* Page excerpt:
========================

4.0.0

Features

Synthetic data library

This creates a formal boundary between synthetic data producers and consumers within an organisation. Once data has been vetted it can be published to the synthetic data library. Data on the synthetic data library can be inspected to the schema and properties before it can be downloaded by consumers. Roles have been setup in Keycloak to facilitate defining users who are only allowed to view synthetic data but aren't allowed anywhere near the source data.

Hub redesign

The Hub has been redesigned with a new dashboard as its homepage to allow quick access into different areas of the product. A side-panel allows easy navigation through projects and various stages of the synthetic data workflow. The pages have been reorganised to simplify the experience.

Model import/export via API

Models can now be exported from the Hub using the API. They can then be uploaded to a different Hub to allow truly air-gapped deployments.

Split ID

Allows users to retain a subset of strings when training. An example of it being used can be found here.

Out of core sampling

This update introduces support for out of core sampling, offering a solution for handling larger than memory datasets. Through our database subsetting pipeline, it is now possible to leverage the use of Dask to efficiently read in and sample down large datasets. This will uphold the referential integrity and preserve crucial insights in datasets that were previously too large to be effectively utilized. By downsizing, we retain these aspects while progressing with a more manageable dataset. For more information about database subsetting using Dask, please see here.

Support for big three public cloud storage providers

There is now full support within the product to utilise the 3 major cloud storage providers - AWS S3, Google Cloud Storage and Azure Blob Storage. This incudes reading source data and writing synthetic data. All internal cloud storage used by the Hub including models and logs can now be configured to utilise any of the big three providers. See storage for more information on setup.

Breaking changes

Hazy Helm refactored

Previously repeated configuration has been moved to the global state to create a single source of truth. Easier install via helm install hazy is now supported.

EntityTypes removed

Based off feedback entity types are no longer supported in their current format - this includes CombinationType, LocationType and PersonType. The change means there should be a 1:1 mapping between columns and types now. Previously multiple columns could be represented by a single type. While this made sense for Python developers familiar with object oriented programming, configurations appeared very different to the database schemas they were representing. This brings the hazy_configurator package closer to other database schema representations.

Combination type replaced

CombinationType behaviour has been moved into CategoryType.

# Previously
DataSchema(
    dtypes=[
        CombinationType(cols=["col1", "col2"]),
    ],
)

========================

* Recorded data:
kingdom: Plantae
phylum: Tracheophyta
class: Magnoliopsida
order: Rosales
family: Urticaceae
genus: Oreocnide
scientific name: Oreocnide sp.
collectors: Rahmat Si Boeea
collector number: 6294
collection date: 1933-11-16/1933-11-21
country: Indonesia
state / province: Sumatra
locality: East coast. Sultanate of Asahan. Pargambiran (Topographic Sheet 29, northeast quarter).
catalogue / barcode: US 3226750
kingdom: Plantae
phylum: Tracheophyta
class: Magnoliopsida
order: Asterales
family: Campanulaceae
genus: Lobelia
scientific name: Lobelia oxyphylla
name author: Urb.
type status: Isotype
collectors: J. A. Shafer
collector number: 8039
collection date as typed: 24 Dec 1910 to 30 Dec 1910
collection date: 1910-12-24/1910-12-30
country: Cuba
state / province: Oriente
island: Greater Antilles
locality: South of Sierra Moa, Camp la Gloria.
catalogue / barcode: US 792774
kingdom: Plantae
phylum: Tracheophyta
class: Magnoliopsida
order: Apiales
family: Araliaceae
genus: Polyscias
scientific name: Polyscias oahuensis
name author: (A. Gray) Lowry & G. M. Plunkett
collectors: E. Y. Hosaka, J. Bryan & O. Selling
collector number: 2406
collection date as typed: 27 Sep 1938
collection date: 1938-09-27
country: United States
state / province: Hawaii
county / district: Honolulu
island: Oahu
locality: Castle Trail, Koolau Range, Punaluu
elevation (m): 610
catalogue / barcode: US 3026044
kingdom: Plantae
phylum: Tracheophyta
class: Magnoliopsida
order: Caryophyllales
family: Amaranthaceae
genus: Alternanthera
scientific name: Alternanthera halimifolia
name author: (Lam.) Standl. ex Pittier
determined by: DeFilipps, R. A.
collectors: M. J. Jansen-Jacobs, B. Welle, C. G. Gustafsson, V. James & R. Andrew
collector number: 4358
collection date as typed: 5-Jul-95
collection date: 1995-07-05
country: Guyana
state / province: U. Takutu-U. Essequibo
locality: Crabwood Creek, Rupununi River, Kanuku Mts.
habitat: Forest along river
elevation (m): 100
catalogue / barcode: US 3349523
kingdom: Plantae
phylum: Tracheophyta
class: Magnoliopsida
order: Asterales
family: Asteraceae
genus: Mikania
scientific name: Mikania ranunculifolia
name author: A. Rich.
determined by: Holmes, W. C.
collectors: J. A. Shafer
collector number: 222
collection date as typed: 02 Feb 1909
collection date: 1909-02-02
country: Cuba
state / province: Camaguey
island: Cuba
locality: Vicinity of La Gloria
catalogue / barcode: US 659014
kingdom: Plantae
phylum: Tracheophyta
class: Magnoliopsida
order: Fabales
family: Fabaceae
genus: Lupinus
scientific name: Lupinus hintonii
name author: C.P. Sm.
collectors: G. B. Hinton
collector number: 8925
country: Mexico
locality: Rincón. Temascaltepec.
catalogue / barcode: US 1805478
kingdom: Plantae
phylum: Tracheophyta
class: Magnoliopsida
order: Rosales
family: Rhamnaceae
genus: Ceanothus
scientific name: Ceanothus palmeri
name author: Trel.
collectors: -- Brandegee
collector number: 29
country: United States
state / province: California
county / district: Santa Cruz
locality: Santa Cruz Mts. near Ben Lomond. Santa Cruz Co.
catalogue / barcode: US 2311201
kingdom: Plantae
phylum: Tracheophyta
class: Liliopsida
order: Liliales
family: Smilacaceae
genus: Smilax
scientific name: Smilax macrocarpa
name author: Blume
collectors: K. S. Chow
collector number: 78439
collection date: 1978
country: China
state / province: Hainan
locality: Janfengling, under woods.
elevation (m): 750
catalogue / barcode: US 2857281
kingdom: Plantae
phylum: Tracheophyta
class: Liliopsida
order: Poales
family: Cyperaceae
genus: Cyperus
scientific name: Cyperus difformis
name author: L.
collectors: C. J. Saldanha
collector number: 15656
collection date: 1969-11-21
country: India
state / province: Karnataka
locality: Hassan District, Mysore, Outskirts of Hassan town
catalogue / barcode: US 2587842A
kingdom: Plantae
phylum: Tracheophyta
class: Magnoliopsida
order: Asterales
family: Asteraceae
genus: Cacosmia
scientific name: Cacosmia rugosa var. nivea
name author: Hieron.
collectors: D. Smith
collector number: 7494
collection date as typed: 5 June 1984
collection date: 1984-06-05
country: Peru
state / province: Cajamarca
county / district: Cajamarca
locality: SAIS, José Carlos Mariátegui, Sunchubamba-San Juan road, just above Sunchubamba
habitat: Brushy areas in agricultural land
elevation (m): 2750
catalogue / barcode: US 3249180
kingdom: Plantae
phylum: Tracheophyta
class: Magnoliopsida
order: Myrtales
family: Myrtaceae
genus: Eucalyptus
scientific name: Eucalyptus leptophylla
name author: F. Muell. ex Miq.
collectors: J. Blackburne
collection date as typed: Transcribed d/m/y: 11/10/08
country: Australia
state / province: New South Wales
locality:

========================

* What this exercise asks:
A. Answer these questions from the 4.0.0 release notes, one per line:
(i) Which three cloud storage providers does the product now fully support?
(ii) Which tool does the database subsetting pipeline use to read in and sample down large datasets?
(iii) Into which type has CombinationType behavior been moved?
B. Reproduce word for word the passage of the 4.0.0 release notes that starts at the words "Support for big" and ends after the words "is now supported.".
C. Translate this sentence from the 4.0.0 release notes into Spanish: "Models can now be exported from the Hub using the API."

* Final results:
A.
(i) AWS S3, Google Cloud Storage and Azure Blob Storage
(ii) Dask
(iii) CategoryType

B.
Support for big three public cloud storage providers

There is now full support within the product to utilise the 3 major cloud storage providers - AWS S3, Google Cloud Storage and Azure Blob Storage. This incudes reading source data and writing synthetic data. All internal cloud storage used by the Hub including models and logs can now be configured to utilise any of the big three providers. See storage for more information on setup.

Breaking changes

Hazy Helm refactored

Previously repeated configuration has been moved to the global state to create a single source of truth. Easier install via helm install hazy is now supported.

C. Ahora los modelos se pueden exportar desde el Hub mediante la API.